Material provided
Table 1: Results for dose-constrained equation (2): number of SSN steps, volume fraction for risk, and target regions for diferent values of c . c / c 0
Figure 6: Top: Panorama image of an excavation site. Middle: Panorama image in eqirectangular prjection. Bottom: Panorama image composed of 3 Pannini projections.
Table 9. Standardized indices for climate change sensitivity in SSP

---

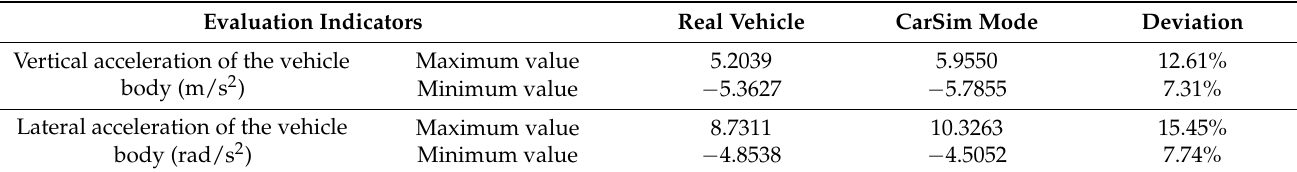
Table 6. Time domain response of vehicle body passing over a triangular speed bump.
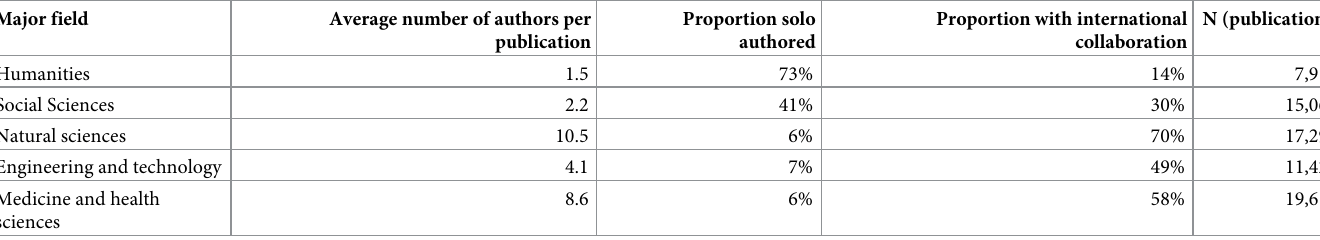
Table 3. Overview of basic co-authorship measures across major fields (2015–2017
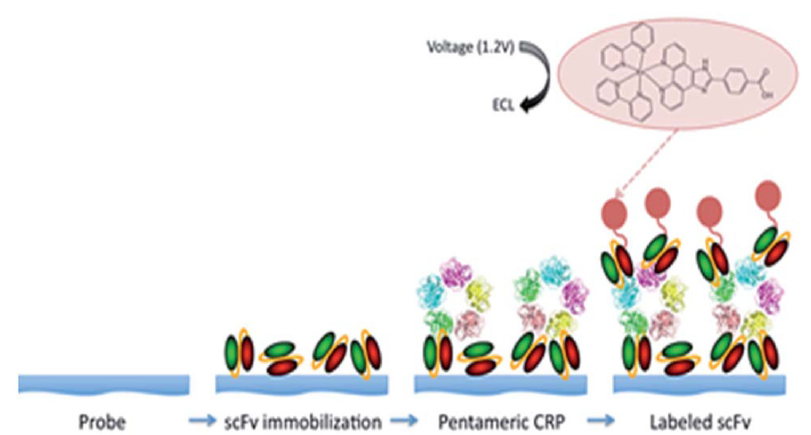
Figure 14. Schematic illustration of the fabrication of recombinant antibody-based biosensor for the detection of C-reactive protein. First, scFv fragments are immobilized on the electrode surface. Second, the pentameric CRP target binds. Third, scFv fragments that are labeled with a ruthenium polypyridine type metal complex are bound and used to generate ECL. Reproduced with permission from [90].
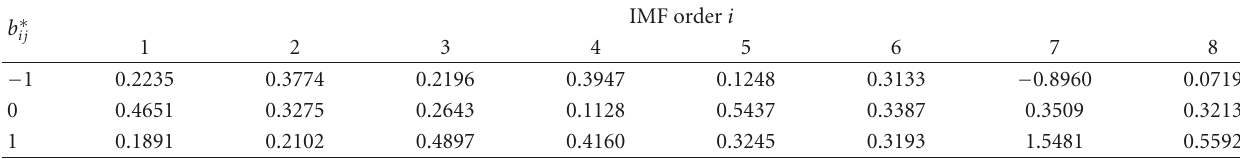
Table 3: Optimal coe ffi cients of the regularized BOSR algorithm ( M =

==

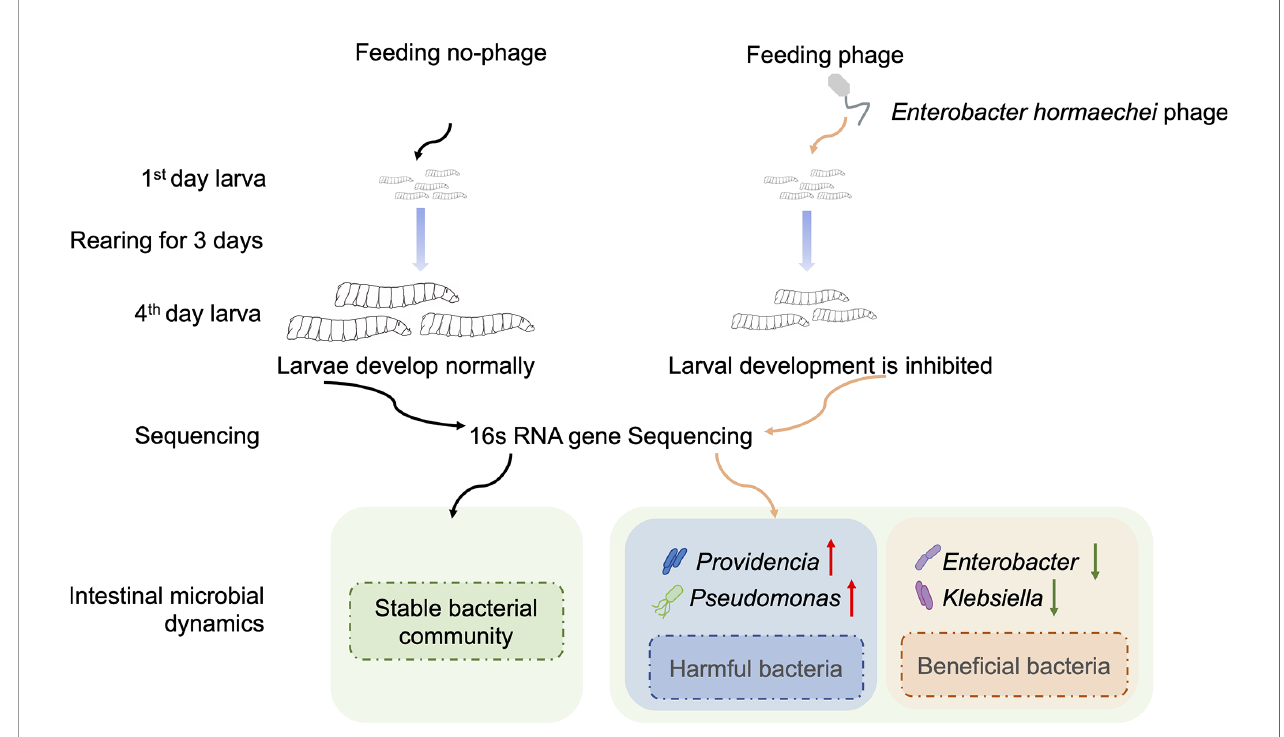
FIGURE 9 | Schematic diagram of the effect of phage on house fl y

Exercise
From the material above, set down exactly the lines starting at the one with "Table 1: Results" and ending at the one with "Table 9. Standardized", end lines included.

Response to this exercise
Table 1: Results for dose-constrained equation (2): number of SSN steps, volume fraction for risk, and target regions for diferent values of c . c / c 0
Figure 6: Top: Panorama image of an excavation site. Middle: Panorama image in eqirectangular prjection. Bottom: Panorama image composed of 3 Pannini projections.
Table 9. Standardized indices for climate change sensitivity in SSP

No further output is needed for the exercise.